* Passage shown:
WIR #10: Mastering Online Research

Mastering Online ReearchShaw, Maura D. Mastering Online Research: A Comprehensive Guide to Effective and Efficient Search Strategies. Cincinnati, Ohio: Writer's Digest Books, 2007.

This is going to be a lengthy post. Given the nature of this book, which I just finished reading, it has to be. Shaw provided lots and lots of URLs throughout this book, and I was diligent to visit every last damned one of them. Given that this book was published in 2007, it is inevitable that some of the URLs have either changed or are no longer valid. Fortunately, the number of links no longer valid were few. I took, as the old cliché says, "copious notes" so that you would be aware of the discrepancies. (NOTE: For convenience' sake, I've noted above the copyright information for this book and when I quote directly from it, I will cite only page from which the quote comes.)

On the whole, this book is fabulous. It's value is not diminished at all by any of the problems noted above. In fact, I found it to be quite inspiring, especially once I got past the most basic material. Below is a brief rundown of the book's chapters:

  1. The Internet Defined
  2. Conducting Basic Searches
  3. Conducting Advanced Searches
  4. Evaluating Websites
  5. The World of Hyperlinks
  6. The Best Websites to Begin Your Research
  7. Searching for People and Places
  8. Accessing Special Search Areas
  9. Searching for Image, Audio, and Video Files
  10. Research Skills for Writers
  11. Permissions and Copyright Issues
  12. Concluding Your Research

The chapters I enjoyed the most were chapters 6, 8, 10, 11, and 12. The list of websites in chapter 6 is excellent. Although not exhaustive, it provides a great starting point for any online research project. Chapter 8 has a section discussing the "deep web." That is, websites/web pages that are normally hidden from view. Some of these, such as many web pages at a corporation's web site, are not accessible at all, for privacy or proprietary reasons, and some might be personal web pages that have been marked with code to tell a webcrawler to ignore them so that they don't get cataloged by search engines like Yahoo! or Google. As a writer, it should be obvious that chapter 10 would be of interest to me. There is in this chapter a list of extremely useful web sites. Chapter 11 contains one of the best and most thorough, yet brief, discussions of copyright I've ever read (I cover this in some detail later in this review). Finally, chapter 12 provides a good list of questions to ask one's self to determine if you've done enough research.

* Task brief: Continue the review of the online research book from where it stops. The items after this review come from a separate source.

* Recorded data:
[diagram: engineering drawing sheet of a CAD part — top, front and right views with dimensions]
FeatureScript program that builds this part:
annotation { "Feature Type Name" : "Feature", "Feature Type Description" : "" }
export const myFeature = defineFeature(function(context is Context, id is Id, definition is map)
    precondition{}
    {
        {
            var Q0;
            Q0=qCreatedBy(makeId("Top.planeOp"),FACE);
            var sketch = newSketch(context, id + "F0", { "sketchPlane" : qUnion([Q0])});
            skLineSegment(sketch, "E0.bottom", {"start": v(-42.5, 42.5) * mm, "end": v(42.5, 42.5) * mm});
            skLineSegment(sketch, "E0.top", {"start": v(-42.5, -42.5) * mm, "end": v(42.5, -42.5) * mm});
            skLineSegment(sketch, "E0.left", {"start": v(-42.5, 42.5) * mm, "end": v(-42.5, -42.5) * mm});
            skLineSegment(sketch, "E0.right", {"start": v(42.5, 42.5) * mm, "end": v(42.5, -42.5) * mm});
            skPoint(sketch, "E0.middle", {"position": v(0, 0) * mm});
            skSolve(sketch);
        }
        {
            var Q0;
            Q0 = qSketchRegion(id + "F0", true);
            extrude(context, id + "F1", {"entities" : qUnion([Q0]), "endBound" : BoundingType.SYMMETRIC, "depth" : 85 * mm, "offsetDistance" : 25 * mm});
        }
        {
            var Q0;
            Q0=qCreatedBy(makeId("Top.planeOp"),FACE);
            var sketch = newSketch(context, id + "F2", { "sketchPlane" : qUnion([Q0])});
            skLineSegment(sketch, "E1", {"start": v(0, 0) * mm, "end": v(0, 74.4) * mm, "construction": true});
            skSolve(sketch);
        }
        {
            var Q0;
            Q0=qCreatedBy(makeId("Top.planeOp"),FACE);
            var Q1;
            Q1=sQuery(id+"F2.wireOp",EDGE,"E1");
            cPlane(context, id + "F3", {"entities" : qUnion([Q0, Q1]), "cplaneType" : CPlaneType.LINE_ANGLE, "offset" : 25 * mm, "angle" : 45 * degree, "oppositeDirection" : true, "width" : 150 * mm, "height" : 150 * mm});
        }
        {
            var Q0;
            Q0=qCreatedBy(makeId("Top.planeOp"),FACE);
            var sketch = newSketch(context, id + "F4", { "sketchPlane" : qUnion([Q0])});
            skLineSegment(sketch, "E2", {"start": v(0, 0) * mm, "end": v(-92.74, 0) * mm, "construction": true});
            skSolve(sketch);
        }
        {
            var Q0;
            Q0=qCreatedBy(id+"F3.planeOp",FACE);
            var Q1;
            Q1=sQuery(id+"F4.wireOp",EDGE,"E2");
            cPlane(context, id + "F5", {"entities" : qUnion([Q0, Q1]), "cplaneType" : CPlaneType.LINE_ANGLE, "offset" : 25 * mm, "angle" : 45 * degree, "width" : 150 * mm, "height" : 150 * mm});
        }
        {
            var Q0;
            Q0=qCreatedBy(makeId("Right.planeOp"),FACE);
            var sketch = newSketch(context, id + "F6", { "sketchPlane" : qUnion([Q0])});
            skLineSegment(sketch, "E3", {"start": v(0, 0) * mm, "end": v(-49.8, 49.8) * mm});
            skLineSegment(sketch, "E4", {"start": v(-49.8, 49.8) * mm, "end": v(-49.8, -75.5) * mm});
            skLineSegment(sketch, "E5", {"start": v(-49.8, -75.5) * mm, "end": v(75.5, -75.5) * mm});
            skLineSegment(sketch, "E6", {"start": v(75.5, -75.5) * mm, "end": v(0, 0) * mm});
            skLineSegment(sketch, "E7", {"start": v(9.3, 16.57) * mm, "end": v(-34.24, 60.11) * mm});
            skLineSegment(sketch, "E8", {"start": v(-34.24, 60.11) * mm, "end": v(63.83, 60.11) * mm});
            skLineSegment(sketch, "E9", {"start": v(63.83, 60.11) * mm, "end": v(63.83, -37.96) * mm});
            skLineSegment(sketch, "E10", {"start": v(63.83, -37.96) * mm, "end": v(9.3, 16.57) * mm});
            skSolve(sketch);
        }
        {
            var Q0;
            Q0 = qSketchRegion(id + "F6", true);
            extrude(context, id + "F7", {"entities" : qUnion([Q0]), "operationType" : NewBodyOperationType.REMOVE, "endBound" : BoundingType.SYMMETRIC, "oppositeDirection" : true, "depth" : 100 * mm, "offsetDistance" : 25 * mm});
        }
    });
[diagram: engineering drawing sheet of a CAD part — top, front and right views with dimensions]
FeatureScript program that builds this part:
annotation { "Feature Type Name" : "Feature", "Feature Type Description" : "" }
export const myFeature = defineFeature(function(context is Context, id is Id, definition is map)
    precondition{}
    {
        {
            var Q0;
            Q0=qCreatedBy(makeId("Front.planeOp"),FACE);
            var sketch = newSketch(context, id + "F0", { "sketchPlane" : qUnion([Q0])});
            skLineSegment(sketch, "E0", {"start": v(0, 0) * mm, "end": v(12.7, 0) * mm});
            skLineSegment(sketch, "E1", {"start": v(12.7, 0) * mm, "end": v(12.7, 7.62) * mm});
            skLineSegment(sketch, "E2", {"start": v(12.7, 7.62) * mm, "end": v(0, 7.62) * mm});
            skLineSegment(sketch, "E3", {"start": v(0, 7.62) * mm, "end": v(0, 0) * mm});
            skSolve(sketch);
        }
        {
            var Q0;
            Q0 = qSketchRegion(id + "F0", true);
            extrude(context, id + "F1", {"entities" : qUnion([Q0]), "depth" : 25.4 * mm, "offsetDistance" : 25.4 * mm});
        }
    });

* Exercise output:
Shaw's style is conversational, never condescending. For me, since I'm hardly a novice, the opening chapters were a chore to read through. If you're unfamiliar with the basics, if you're the sort of person who, when you visit Google to conduct a search, will type in something like, "When did Col. George Custer's Last Stand take place?" then you need to pay attention to the chapters on the basics.

Now, to cover the discrepancies:

Chapter 3: Conducting Advanced Searches

  • This chapter focuses mainly on the Google "Advanced Search" page, but also covers the same at Yahoo!, even if only briefly. Unfortunately, Google's page has changed significantly since this book was published, as noted below:
    • Find Results – The appearance of the "Find Results" section is different on Google's current "Advanced Search" page.
    • Language – This still appears.
    • File Format – This still appears, but is now listed at Google as "File Type."
    • Date – This still appears.
    • Numeric Range – This still appears.
    • Occurrences – This feature appears to have been dropped from the Google search engine. Per Shaw, this feature noted the number of times your search phrase appeared in each item listed in the results. In addition, it also allowed you to search anywhere on the page, anywhere in the title of the page, anywhere in the text of the page, anywhere in the URL, and anywhere in links to the page. Even Shaw in her book questioned the usefulness of this feature. Perhaps Google came to the same conclusion and therefore eliminated the option.
    • Domain – This appears to have been dropped.
    • Usage Rights – This still appears.
    • Safesearch – This still appears.
    • Page-Specific Search – This still appears.
    • Topic-Specific Search – This still appears.
    • Country – Here, Shaw refers to the Yahoo! advanced search, but Google has this, too. It appears under "Region."
    • Subscriptions – Again, Shaw is referring to a feature at Yahoo! which at the time of her writing was in beta. This does not appear on the Google "Advanced Search" page.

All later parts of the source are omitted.